[Exercise]
Reproduce the material below with every occurrence of "华文楷体" swapped for "楷体". Leave everything else unchanged.

(Saved entries)
==========
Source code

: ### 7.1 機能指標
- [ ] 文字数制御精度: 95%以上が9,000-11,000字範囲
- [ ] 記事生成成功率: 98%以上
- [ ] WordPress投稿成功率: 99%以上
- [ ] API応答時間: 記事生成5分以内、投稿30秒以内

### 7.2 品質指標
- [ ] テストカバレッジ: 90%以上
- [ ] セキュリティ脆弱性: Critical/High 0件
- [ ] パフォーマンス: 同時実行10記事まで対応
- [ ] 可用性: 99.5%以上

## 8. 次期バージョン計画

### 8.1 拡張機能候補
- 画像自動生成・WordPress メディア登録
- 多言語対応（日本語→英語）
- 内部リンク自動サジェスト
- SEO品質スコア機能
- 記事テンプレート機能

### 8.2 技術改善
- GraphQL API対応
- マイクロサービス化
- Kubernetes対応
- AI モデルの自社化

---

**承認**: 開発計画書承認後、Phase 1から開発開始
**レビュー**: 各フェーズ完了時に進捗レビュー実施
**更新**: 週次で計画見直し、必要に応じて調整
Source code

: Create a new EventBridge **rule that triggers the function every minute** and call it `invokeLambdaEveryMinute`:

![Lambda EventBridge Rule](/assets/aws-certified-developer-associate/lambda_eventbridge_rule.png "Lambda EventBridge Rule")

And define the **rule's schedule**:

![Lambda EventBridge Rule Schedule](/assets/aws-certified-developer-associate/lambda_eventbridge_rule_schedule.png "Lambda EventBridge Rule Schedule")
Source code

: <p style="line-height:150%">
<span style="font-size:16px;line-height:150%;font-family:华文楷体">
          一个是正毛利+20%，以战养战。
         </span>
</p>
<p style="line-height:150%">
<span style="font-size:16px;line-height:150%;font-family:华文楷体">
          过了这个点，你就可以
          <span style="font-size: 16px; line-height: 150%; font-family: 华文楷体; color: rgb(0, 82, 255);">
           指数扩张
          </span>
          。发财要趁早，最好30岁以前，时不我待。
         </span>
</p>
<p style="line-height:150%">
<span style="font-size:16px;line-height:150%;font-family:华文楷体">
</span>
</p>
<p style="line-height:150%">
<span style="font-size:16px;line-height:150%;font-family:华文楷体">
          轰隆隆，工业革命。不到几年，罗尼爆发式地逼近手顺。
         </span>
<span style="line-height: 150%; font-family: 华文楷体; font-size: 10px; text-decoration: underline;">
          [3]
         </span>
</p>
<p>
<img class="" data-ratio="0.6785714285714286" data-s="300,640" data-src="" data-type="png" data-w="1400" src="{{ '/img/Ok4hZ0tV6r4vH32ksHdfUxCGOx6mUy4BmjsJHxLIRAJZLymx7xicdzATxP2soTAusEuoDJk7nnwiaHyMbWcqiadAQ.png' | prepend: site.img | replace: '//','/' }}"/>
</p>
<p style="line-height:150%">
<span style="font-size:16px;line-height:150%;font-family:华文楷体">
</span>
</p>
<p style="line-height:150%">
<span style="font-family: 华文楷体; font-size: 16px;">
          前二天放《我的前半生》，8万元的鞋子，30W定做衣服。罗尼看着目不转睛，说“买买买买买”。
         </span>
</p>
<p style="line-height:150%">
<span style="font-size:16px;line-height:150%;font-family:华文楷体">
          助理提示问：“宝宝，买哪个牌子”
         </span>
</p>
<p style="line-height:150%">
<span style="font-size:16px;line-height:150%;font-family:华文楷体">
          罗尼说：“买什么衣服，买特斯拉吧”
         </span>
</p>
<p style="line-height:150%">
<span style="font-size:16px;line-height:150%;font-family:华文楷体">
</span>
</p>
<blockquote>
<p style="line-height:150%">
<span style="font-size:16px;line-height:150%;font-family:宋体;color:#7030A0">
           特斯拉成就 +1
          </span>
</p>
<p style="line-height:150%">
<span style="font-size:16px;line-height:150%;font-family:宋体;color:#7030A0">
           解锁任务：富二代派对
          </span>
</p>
==========
[Your solution]
Source code

: ### 7.1 機能指標
- [ ] 文字数制御精度: 95%以上が9,000-11,000字範囲
- [ ] 記事生成成功率: 98%以上
- [ ] WordPress投稿成功率: 99%以上
- [ ] API応答時間: 記事生成5分以内、投稿30秒以内

### 7.2 品質指標
- [ ] テストカバレッジ: 90%以上
- [ ] セキュリティ脆弱性: Critical/High 0件
- [ ] パフォーマンス: 同時実行10記事まで対応
- [ ] 可用性: 99.5%以上

## 8. 次期バージョン計画

### 8.1 拡張機能候補
- 画像自動生成・WordPress メディア登録
- 多言語対応（日本語→英語）
- 内部リンク自動サジェスト
- SEO品質スコア機能
- 記事テンプレート機能

### 8.2 技術改善
- GraphQL API対応
- マイクロサービス化
- Kubernetes対応
- AI モデルの自社化

---

**承認**: 開発計画書承認後、Phase 1から開発開始
**レビュー**: 各フェーズ完了時に進捗レビュー実施
**更新**: 週次で計画見直し、必要に応じて調整
Source code

: Create a new EventBridge **rule that triggers the function every minute** and call it `invokeLambdaEveryMinute`:

![Lambda EventBridge Rule](/assets/aws-certified-developer-associate/lambda_eventbridge_rule.png "Lambda EventBridge Rule")

And define the **rule's schedule**:

![Lambda EventBridge Rule Schedule](/assets/aws-certified-developer-associate/lambda_eventbridge_rule_schedule.png "Lambda EventBridge Rule Schedule")
Source code

: <p style="line-height:150%">
<span style="font-size:16px;line-height:150%;font-family:楷体">
          一个是正毛利+20%，以战养战。
         </span>
</p>
<p style="line-height:150%">
<span style="font-size:16px;line-height:150%;font-family:楷体">
          过了这个点，你就可以
          <span style="font-size: 16px; line-height: 150%; font-family: 楷体; color: rgb(0, 82, 255);">
           指数扩张
          </span>
          。发财要趁早，最好30岁以前，时不我待。
         </span>
</p>
<p style="line-height:150%">
<span style="font-size:16px;line-height:150%;font-family:楷体">
</span>
</p>
<p style="line-height:150%">
<span style="font-size:16px;line-height:150%;font-family:楷体">
          轰隆隆，工业革命。不到几年，罗尼爆发式地逼近手顺。
         </span>
<span style="line-height: 150%; font-family: 楷体; font-size: 10px; text-decoration: underline;">
          [3]
         </span>
</p>
<p>
<img class="" data-ratio="0.6785714285714286" data-s="300,640" data-src="" data-type="png" data-w="1400" src="{{ '/img/Ok4hZ0tV6r4vH32ksHdfUxCGOx6mUy4BmjsJHxLIRAJZLymx7xicdzATxP2soTAusEuoDJk7nnwiaHyMbWcqiadAQ.png' | prepend: site.img | replace: '//','/' }}"/>
</p>
<p style="line-height:150%">
<span style="font-size:16px;line-height:150%;font-family:楷体">
</span>
</p>
<p style="line-height:150%">
<span style="font-family: 楷体; font-size: 16px;">
          前二天放《我的前半生》，8万元的鞋子，30W定做衣服。罗尼看着目不转睛，说“买买买买买”。
         </span>
</p>
<p style="line-height:150%">
<span style="font-size:16px;line-height:150%;font-family:楷体">
          助理提示问：“宝宝，买哪个牌子”
         </span>
</p>
<p style="line-height:150%">
<span style="font-size:16px;line-height:150%;font-family:楷体">
          罗尼说：“买什么衣服，买特斯拉吧”
         </span>
</p>
<p style="line-height:150%">
<span style="font-size:16px;line-height:150%;font-family:楷体">
</span>
</p>
<blockquote>
<p style="line-height:150%">
<span style="font-size:16px;line-height:150%;font-family:宋体;color:#7030A0">
           特斯拉成就 +1
          </span>
</p>
<p style="line-height:150%">
<span style="font-size:16px;line-height:150%;font-family:宋体;color:#7030A0">
           解锁任务：富二代派对
          </span>
</p>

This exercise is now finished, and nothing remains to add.